● **Task details**
Repeat the text of every item below word for word, line by line, and leave the pictures out of your answer.

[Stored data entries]

[Start of Attachment]

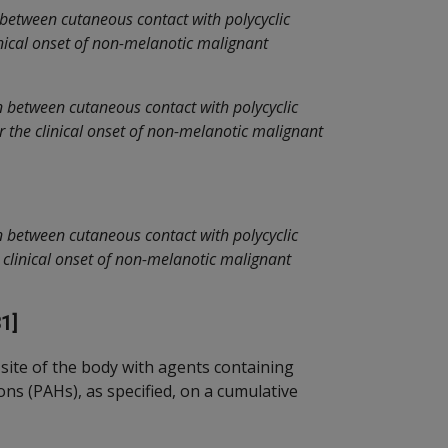
 between cutaneous contact with polycyclic
nical onset of non-melanotic malignant
n between cutaneous contact with polycyclic
 the clinical onset of non-melanotic malignant
n between cutaneous contact with polycyclic
 clinical onset of non-melanotic malignant
1]
site of the body with agents containing
ns (PAHs), as specified, on a cumulative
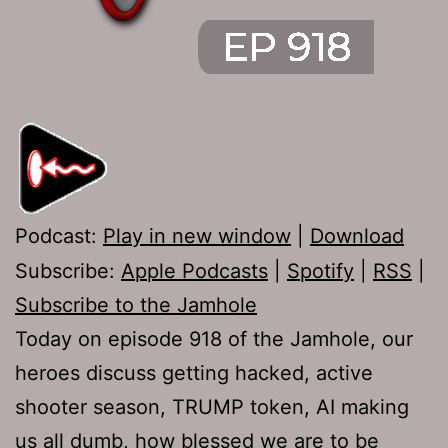
Podcast:
Play in new window
|
Download
Subscribe:
Apple Podcasts
|
Spotify
|
RSS
|
Subscribe to the Jamhole
Today on episode 918 of the Jamhole, our
heroes discuss getting hacked, active
shooter season, TRUMP token, AI making
us all dumb, how blessed we are to be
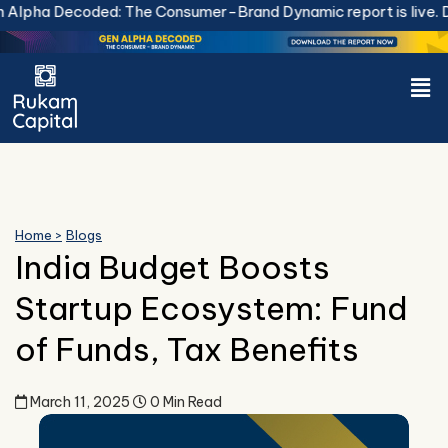
Skip
lpha Decoded: The Consumer-Brand Dynamic report is live.
Do
to
content
Men
Home >
Blogs
India Budget Boosts
Startup Ecosystem: Fund
of Funds, Tax Benefits
March 11, 2025
0 Min Read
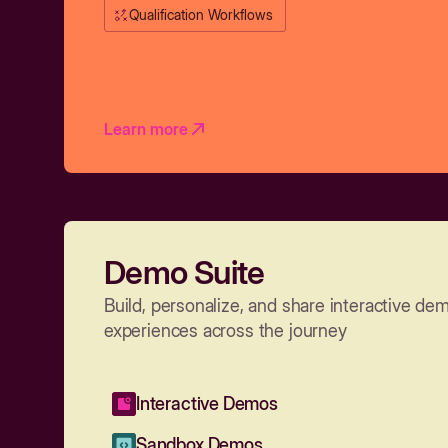
Qualification Workflows
Learn more
Demo Suite
Build, personalize, and share interactive de
experiences across the journey
Interactive Demos
Sandbox Demos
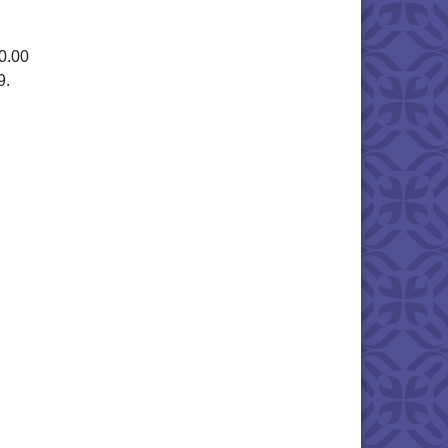
0.00
9.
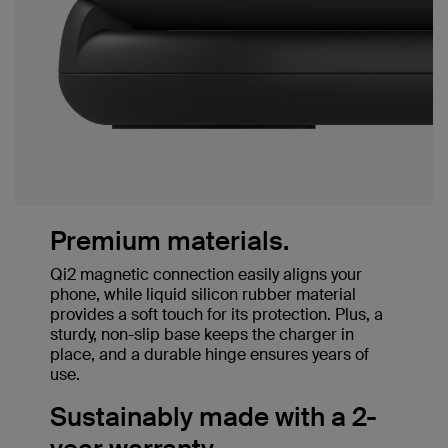
Premium materials.
Qi2 magnetic connection easily aligns your
phone, while liquid silicon rubber material
provides a soft touch for its protection. Plus, a
sturdy, non-slip base keeps the charger in
place, and a durable hinge ensures years of
use.
Sustainably made with a 2-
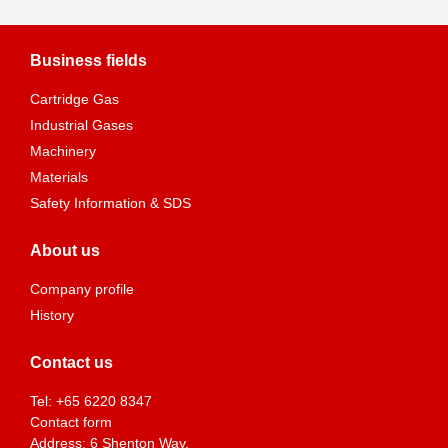
Business fields
Cartridge Gas
Industrial Gases
Machinery
Materials
Safety Information & SDS
About us
Company profile
History
Contact us
Tel:
+65 6220 8347
Contact form
Address: 6 Shenton Way,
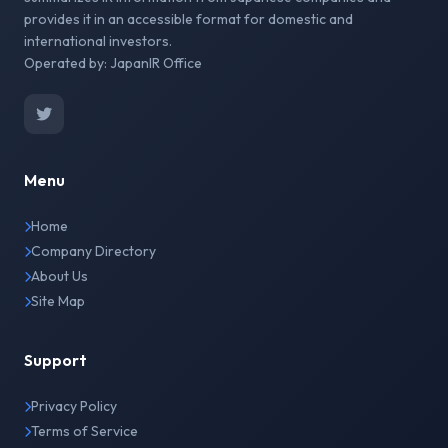
provides it in an accessible format for domestic and
international investors.
Operated by: JapanIR Office
Menu
Home
Company Directory
About Us
Site Map
Support
Privacy Policy
Terms of Service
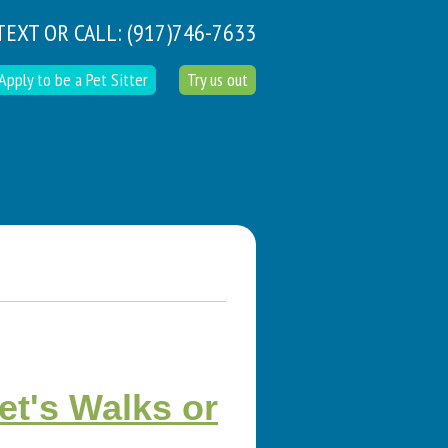
TEXT OR CALL:
(917)746-7633
Apply to be a Pet Sitter
Try us out
t's Walks or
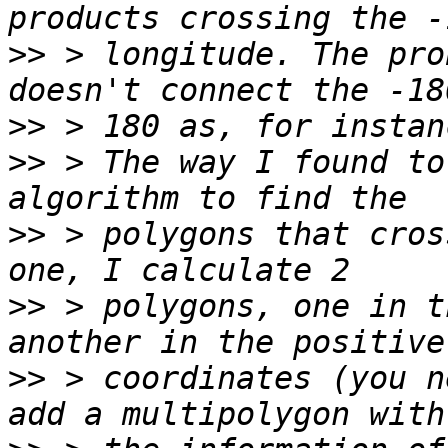
>>
 > longitude. The pro
>>
>>
 > The way I found to
>>
 > polygons that cros
>>
 > polygons, one in t
>>
 > coordinates (you n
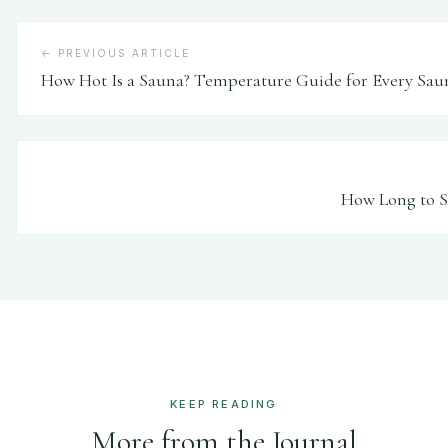
← PREVIOUS ARTICLE
How Hot Is a Sauna? Temperature Guide for Every Sau
How Long to Si
KEEP READING
More from the Journal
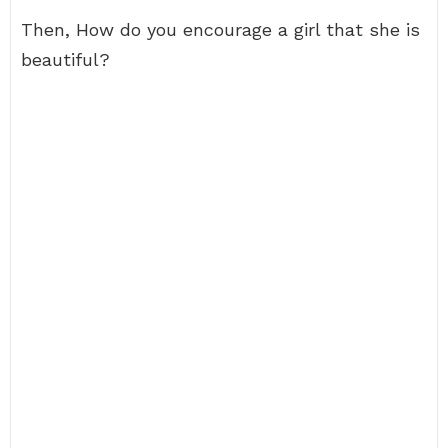
Then, How do you encourage a girl that she is
beautiful?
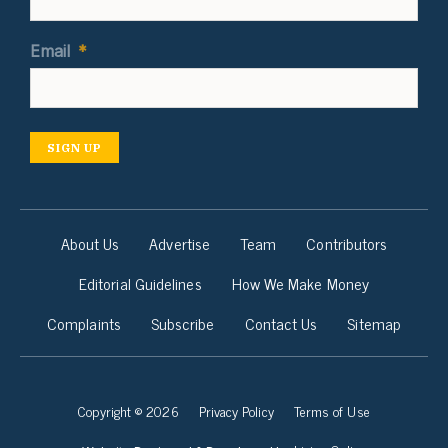
Email
*
SIGN UP
About Us
Advertise
Team
Contributors
Editorial Guidelines
How We Make Money
Complaints
Subscribe
Contact Us
Sitemap
Copyright © 2026
Privacy Policy
Terms of Use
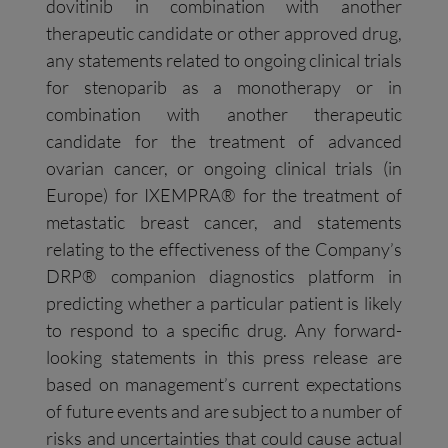
dovitinib in combination with another
therapeutic candidate or other approved drug,
any statements related to ongoing clinical trials
for stenoparib as a monotherapy or in
combination with another therapeutic
candidate for the treatment of advanced
ovarian cancer, or ongoing clinical trials (in
Europe) for IXEMPRA® for the treatment of
metastatic breast cancer, and statements
relating to the effectiveness of the Company’s
DRP® companion diagnostics platform in
predicting whether a particular patient is likely
to respond to a specific drug. Any forward-
looking statements in this press release are
based on management’s current expectations
of future events and are subject to a number of
risks and uncertainties that could cause actual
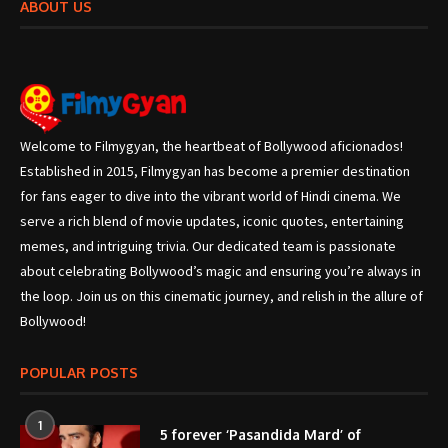
ABOUT US
Welcome to Filmygyan, the heartbeat of Bollywood aficionados!
Established in 2015, Filmygyan has become a premier destination
for fans eager to dive into the vibrant world of Hindi cinema. We
serve a rich blend of movie updates, iconic quotes, entertaining
memes, and intriguing trivia. Our dedicated team is passionate
about celebrating Bollywood’s magic and ensuring you’re always in
the loop. Join us on this cinematic journey, and relish in the allure of
Bollywood!
POPULAR POSTS
1
5 forever ‘Pasandida Mard’ of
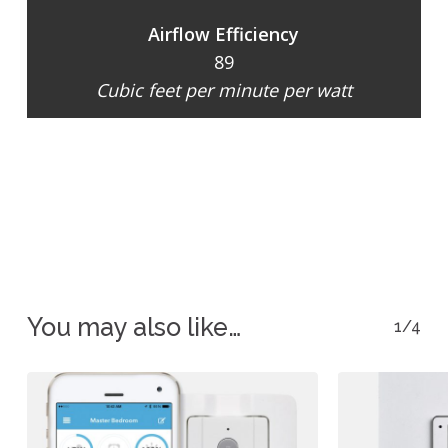
Airflow Efficiency
89
Cubic feet per minute per watt
You may also like…
1/4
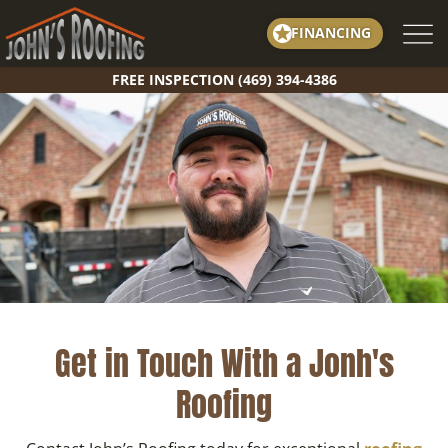
Skip
FINANCING
to
content
FREE INSPECTION (469) 394-4386
Get in Touch With a Jonh's
Roofing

[End of Attachment]

● **Your response**
 between cutaneous contact with polycyclic
nical onset of non-melanotic malignant
n between cutaneous contact with polycyclic
 the clinical onset of non-melanotic malignant
n between cutaneous contact with polycyclic
 clinical onset of non-melanotic malignant
1]
site of the body with agents containing
ns (PAHs), as specified, on a cumulative
Podcast:
Play in new window
|
Download
Subscribe:
Apple Podcasts
|
Spotify
|
RSS
|
Subscribe to the Jamhole
Today on episode 918 of the Jamhole, our
heroes discuss getting hacked, active
shooter season, TRUMP token, AI making
us all dumb, how blessed we are to be
Skip
lpha Decoded: The Consumer-Brand Dynamic report is live.
Do
to
content
Men
Home >
Blogs
India Budget Boosts
Startup Ecosystem: Fund
of Funds, Tax Benefits
March 11, 2025
0 Min Read
Qualification Workflows
Learn more
Demo Suite
Build, personalize, and share interactive de
experiences across the journey
Interactive Demos
Sandbox Demos
0.00
9.
Premium materials.
Qi2 magnetic connection easily aligns your
phone, while liquid silicon rubber material
provides a soft touch for its protection. Plus, a
sturdy, non-slip base keeps the charger in
place, and a durable hinge ensures years of
use.
Sustainably made with a 2-
Business fields
Cartridge Gas
Industrial Gases
Machinery
Materials
Safety Information & SDS
About us
Company profile
History
Contact us
Tel:
+65 6220 8347
Contact form
Address: 6 Shenton Way,
provides it in an accessible format for domestic and
international investors.
Operated by: JapanIR Office
Menu
Home
Company Directory
About Us
Site Map
Support
Privacy Policy
Terms of Service
TEXT OR CALL:
(917)746-7633
Apply to be a Pet Sitter
Try us out
t's Walks or
>>
 > longitude. The pro
>>
>>
 > The way I found to
>>
 > polygons that cros
>>
 > polygons, one in t
>>
 > coordinates (you n
← PREVIOUS ARTICLE
How Hot Is a Sauna? Temperature Guide for Every Sau
How Long to Si
KEEP READING
More from the Journal
Then, How do you encourage a girl that she is
beautiful?
Email
*
SIGN UP
About Us
Advertise
Team
Contributors
Editorial Guidelines
How We Make Money
Complaints
Subscribe
Contact Us
Sitemap
Copyright © 2026
Privacy Policy
Terms of Use
dovitinib in combination with another
therapeutic candidate or other approved drug,
any statements related to ongoing clinical trials
for stenoparib as a monotherapy or in
combination with another therapeutic
candidate for the treatment of advanced
ovarian cancer, or ongoing clinical trials (in
Europe) for IXEMPRA® for the treatment of
metastatic breast cancer, and statements
relating to the effectiveness of the Company’s
DRP® companion diagnostics platform in
predicting whether a particular patient is likely
to respond to a specific drug. Any forward-
looking statements in this press release are
based on management’s current expectations
of future events and are subject to a number of
risks and uncertainties that could cause actual
ABOUT US
Welcome to Filmygyan, the heartbeat of Bollywood aficionados!
Established in 2015, Filmygyan has become a premier destination
for fans eager to dive into the vibrant world of Hindi cinema. We
serve a rich blend of movie updates, iconic quotes, entertaining
memes, and intriguing trivia. Our dedicated team is passionate
about celebrating Bollywood’s magic and ensuring you’re always in
the loop. Join us on this cinematic journey, and relish in the allure of
Bollywood!
POPULAR POSTS
1
5 forever ‘Pasandida Mard’ of
Airflow Efficiency
89
Cubic feet per minute per watt
You may also like…
1/4
Skip
FINANCING
to
content
FREE INSPECTION (469) 394-4386
Get in Touch With a Jonh's
Roofing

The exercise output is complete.